Blueberries = summer. Lemons = summer. Put them together and you get infinite summer! Whatever, I’m not a math major. The important message here is – these are probably the best summer dessert item I’ve ever made. They are super moist, the flavor is to die for – think lemonade in a solid form – and the sweetness isn’t overpowering. These are a breakfast, lunch, snack and dinnertime food.
If you like lemon bars or lemonade at all. You want to make these! I got the recipe from Sweet Pea’s Kitchen. The only change I made was to add more lemon to the glaze.
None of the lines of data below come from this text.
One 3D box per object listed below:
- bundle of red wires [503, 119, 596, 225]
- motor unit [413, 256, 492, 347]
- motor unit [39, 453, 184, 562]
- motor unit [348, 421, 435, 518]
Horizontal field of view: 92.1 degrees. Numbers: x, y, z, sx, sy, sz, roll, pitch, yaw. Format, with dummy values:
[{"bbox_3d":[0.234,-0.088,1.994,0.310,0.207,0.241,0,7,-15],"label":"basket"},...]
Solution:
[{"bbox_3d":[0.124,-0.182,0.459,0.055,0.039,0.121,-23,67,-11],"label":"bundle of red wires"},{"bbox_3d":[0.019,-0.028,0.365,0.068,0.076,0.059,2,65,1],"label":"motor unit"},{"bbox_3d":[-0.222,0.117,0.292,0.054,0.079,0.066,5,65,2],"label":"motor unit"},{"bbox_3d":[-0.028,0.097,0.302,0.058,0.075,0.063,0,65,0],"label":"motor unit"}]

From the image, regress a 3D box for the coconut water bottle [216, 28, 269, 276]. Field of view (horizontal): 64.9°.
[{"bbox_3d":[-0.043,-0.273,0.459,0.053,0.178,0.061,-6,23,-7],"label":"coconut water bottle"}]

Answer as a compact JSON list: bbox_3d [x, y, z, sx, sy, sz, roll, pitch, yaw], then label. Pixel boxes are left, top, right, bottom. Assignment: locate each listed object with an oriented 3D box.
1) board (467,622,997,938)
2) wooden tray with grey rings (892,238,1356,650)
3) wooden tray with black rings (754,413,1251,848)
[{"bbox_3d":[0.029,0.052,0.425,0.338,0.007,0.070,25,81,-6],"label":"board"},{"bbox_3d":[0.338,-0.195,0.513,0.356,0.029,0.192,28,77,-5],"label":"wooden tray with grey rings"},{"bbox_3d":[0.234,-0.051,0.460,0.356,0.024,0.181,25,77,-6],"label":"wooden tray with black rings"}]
Rather than just stick with 1 TBSP lemon juice, I used the remainder I had – about 2 & 1/2 TBSP. It makes about 12-16 brownies — or if you feel like making them really big 9. 🙂
Here’s the sitch:
Blueberry Lemon Brownies
3/4 cup Flour
1/4 tsp Salt
8 TBSP Butter, softened
3/4 cup Granulated sugar
1 tsp Lemon zest
2 Large eggs
1 TBSP fresh lemon juice
3/4 cup Fresh blueberries
1/2 cup Powdered sugar
1 tsp Lemon zest
1-3 TBSP Fresh lemon juice
Heat oven to 350F. Prepare an 8×8 pan with nonstick cooking spray.
In a small bowl, whisk flour and salt together. Set aside.
In a medium bowl, beat butter, sugar and lemon zest at medium speed until light and fluffy. Add eggs, 1 at a time, beating well after each addition. Add lemon juice and mix to combine. Reduce speed to low and add flour mixture. Gently hand fold in blueberries.
Spoon batter into the prepared pan and smooth the top. Bake for 22-25 minutes or until toothpick comes out clean. Cool to room temperature.
To make the glaze: In a small bowl, whisk together the sugar, 1 TBSP lemon juice and zest. Add more juice to taste. Spread over brownies and let harden before serving.